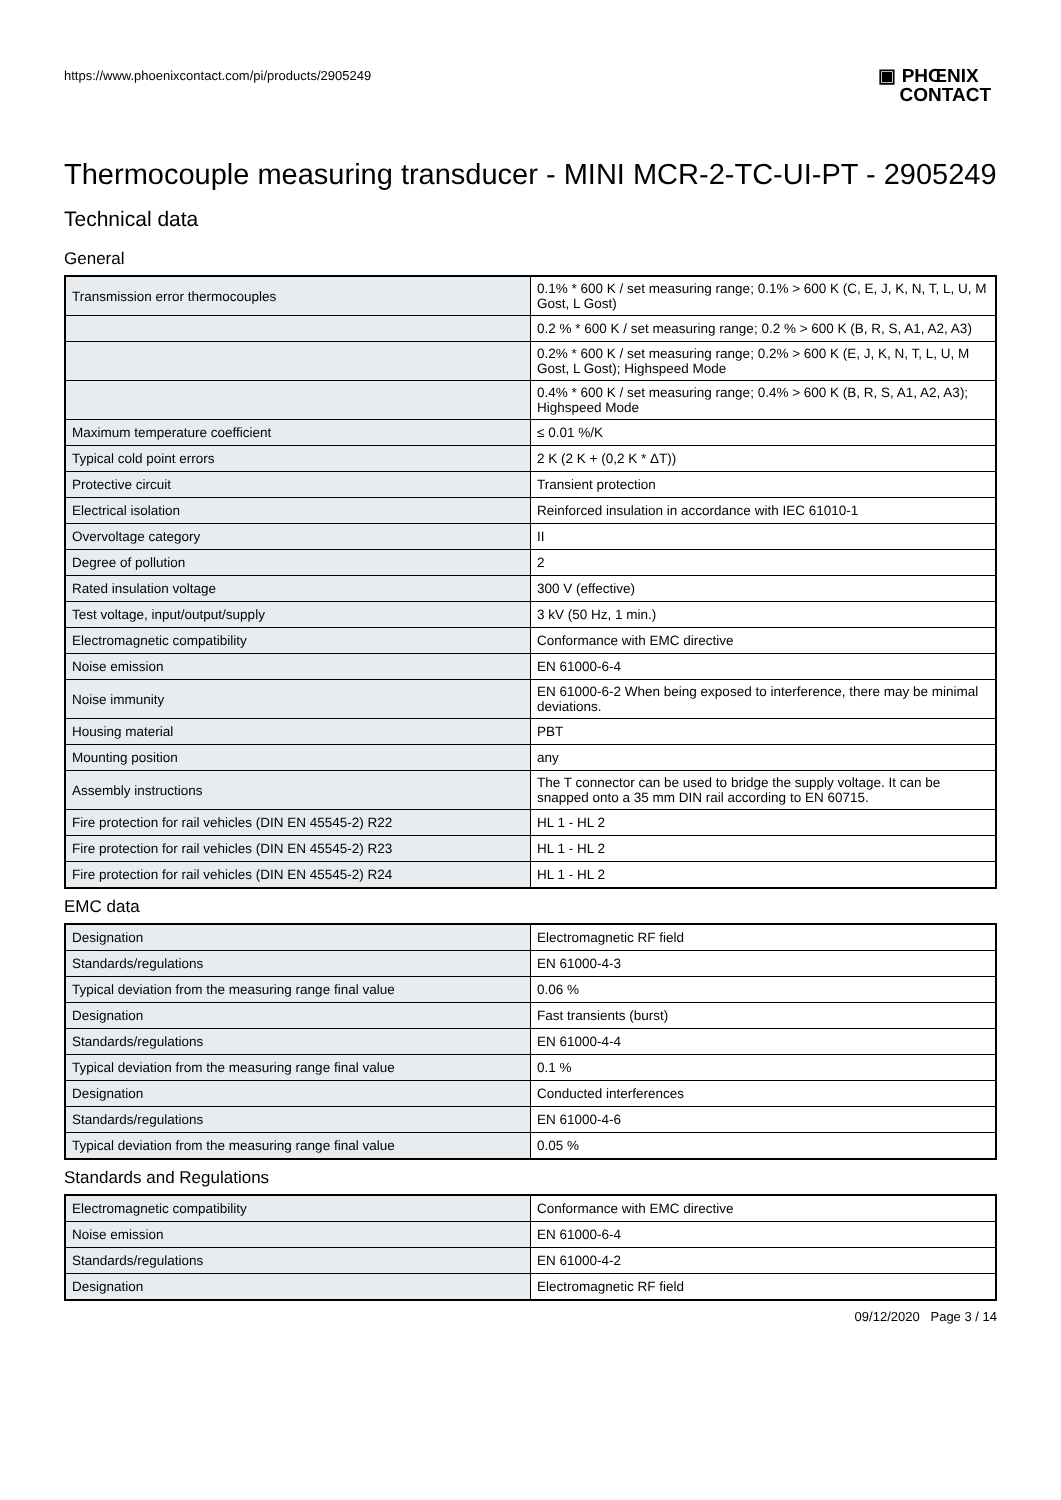https://www.phoenixcontact.com/pi/products/2905249
▣ PHŒNIX
CONTACT
Thermocouple measuring transducer - MINI MCR-2-TC-UI-PT - 2905249
Technical data
General
| Transmission error thermocouples | 0.1% * 600 K / set measuring range; 0.1% > 600 K (C, E, J, K, N, T, L, U, M Gost, L Gost) |
| | 0.2 % * 600 K / set measuring range; 0.2 % > 600 K (B, R, S, A1, A2, A3) |
| | 0.2% * 600 K / set measuring range; 0.2% > 600 K (E, J, K, N, T, L, U, M Gost, L Gost); Highspeed Mode |
| | 0.4% * 600 K / set measuring range; 0.4% > 600 K (B, R, S, A1, A2, A3); Highspeed Mode |
| Maximum temperature coefficient | ≤ 0.01 %/K |
| Typical cold point errors | 2 K (2 K + (0,2 K * ΔT)) |
| Protective circuit | Transient protection |
| Electrical isolation | Reinforced insulation in accordance with IEC 61010-1 |
| Overvoltage category | II |
| Degree of pollution | 2 |
| Rated insulation voltage | 300 V (effective) |
| Test voltage, input/output/supply | 3 kV (50 Hz, 1 min.) |
| Electromagnetic compatibility | Conformance with EMC directive |
| Noise emission | EN 61000-6-4 |
| Noise immunity | EN 61000-6-2 When being exposed to interference, there may be minimal deviations. |
| Housing material | PBT |
| Mounting position | any |
| Assembly instructions | The T connector can be used to bridge the supply voltage. It can be snapped onto a 35 mm DIN rail according to EN 60715. |
| Fire protection for rail vehicles (DIN EN 45545-2) R22 | HL 1 - HL 2 |
| Fire protection for rail vehicles (DIN EN 45545-2) R23 | HL 1 - HL 2 |
| Fire protection for rail vehicles (DIN EN 45545-2) R24 | HL 1 - HL 2 |
EMC data
| Designation | Electromagnetic RF field |
| Standards/regulations | EN 61000-4-3 |
| Typical deviation from the measuring range final value | 0.06 % |
| Designation | Fast transients (burst) |
| Standards/regulations | EN 61000-4-4 |
| Typical deviation from the measuring range final value | 0.1 % |
| Designation | Conducted interferences |
| Standards/regulations | EN 61000-4-6 |
| Typical deviation from the measuring range final value | 0.05 % |
Standards and Regulations
| Electromagnetic compatibility | Conformance with EMC directive |
| Noise emission | EN 61000-6-4 |
| Standards/regulations | EN 61000-4-2 |
| Designation | Electromagnetic RF field |
09/12/2020 Page 3 / 14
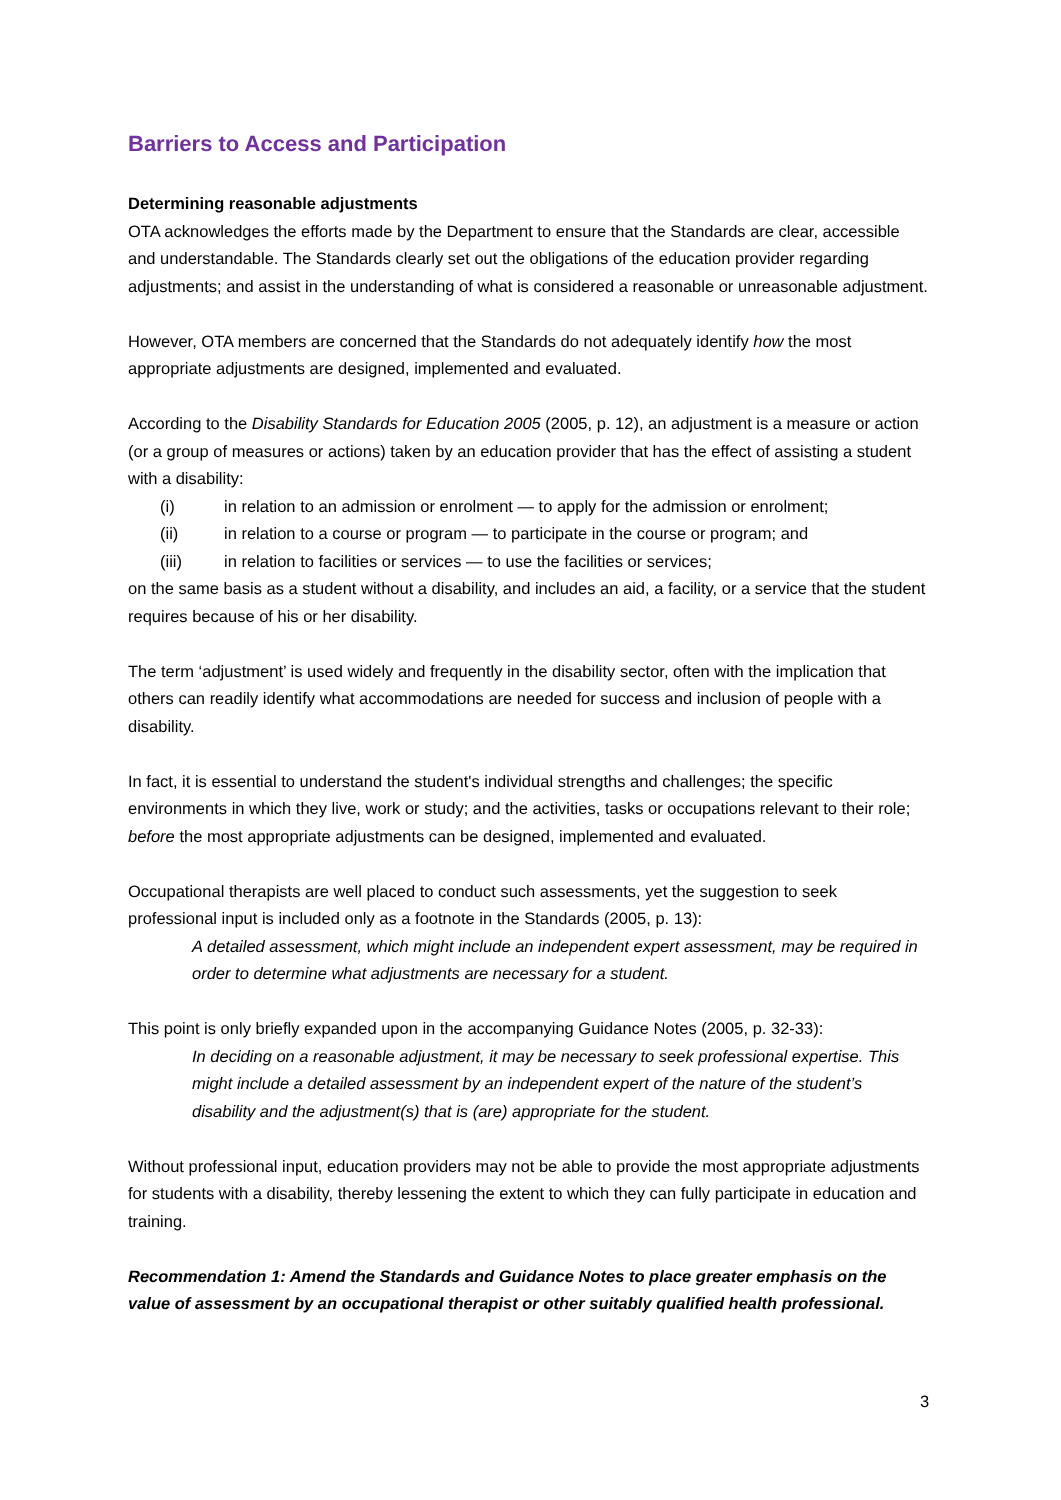Barriers to Access and Participation
Determining reasonable adjustments
OTA acknowledges the efforts made by the Department to ensure that the Standards are clear, accessible and understandable. The Standards clearly set out the obligations of the education provider regarding adjustments; and assist in the understanding of what is considered a reasonable or unreasonable adjustment.
However, OTA members are concerned that the Standards do not adequately identify how the most appropriate adjustments are designed, implemented and evaluated.
According to the Disability Standards for Education 2005 (2005, p. 12), an adjustment is a measure or action (or a group of measures or actions) taken by an education provider that has the effect of assisting a student with a disability:
(i) in relation to an admission or enrolment — to apply for the admission or enrolment;
(ii) in relation to a course or program — to participate in the course or program; and
(iii) in relation to facilities or services — to use the facilities or services;
on the same basis as a student without a disability, and includes an aid, a facility, or a service that the student requires because of his or her disability.
The term ‘adjustment’ is used widely and frequently in the disability sector, often with the implication that others can readily identify what accommodations are needed for success and inclusion of people with a disability.
In fact, it is essential to understand the student's individual strengths and challenges; the specific environments in which they live, work or study; and the activities, tasks or occupations relevant to their role; before the most appropriate adjustments can be designed, implemented and evaluated.
Occupational therapists are well placed to conduct such assessments, yet the suggestion to seek professional input is included only as a footnote in the Standards (2005, p. 13):
A detailed assessment, which might include an independent expert assessment, may be required in order to determine what adjustments are necessary for a student.
This point is only briefly expanded upon in the accompanying Guidance Notes (2005, p. 32-33):
In deciding on a reasonable adjustment, it may be necessary to seek professional expertise. This might include a detailed assessment by an independent expert of the nature of the student’s disability and the adjustment(s) that is (are) appropriate for the student.
Without professional input, education providers may not be able to provide the most appropriate adjustments for students with a disability, thereby lessening the extent to which they can fully participate in education and training.
Recommendation 1: Amend the Standards and Guidance Notes to place greater emphasis on the value of assessment by an occupational therapist or other suitably qualified health professional.
3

ASSIGNMENT: Return, unchanged, the run of lines above that opens with the line containing "According to the" and closes with the line containing "The term ‘adjustment’". Include both.

ANSWER TO THE EXERCISE:
According to the Disability Standards for Education 2005 (2005, p. 12), an adjustment is a measure or action (or a group of measures or actions) taken by an education provider that has the effect of assisting a student with a disability:
(i) in relation to an admission or enrolment — to apply for the admission or enrolment;
(ii) in relation to a course or program — to participate in the course or program; and
(iii) in relation to facilities or services — to use the facilities or services;
on the same basis as a student without a disability, and includes an aid, a facility, or a service that the student requires because of his or her disability.
The term ‘adjustment’ is used widely and frequently in the disability sector, often with the implication that others can readily identify what accommodations are needed for success and inclusion of people with a disability.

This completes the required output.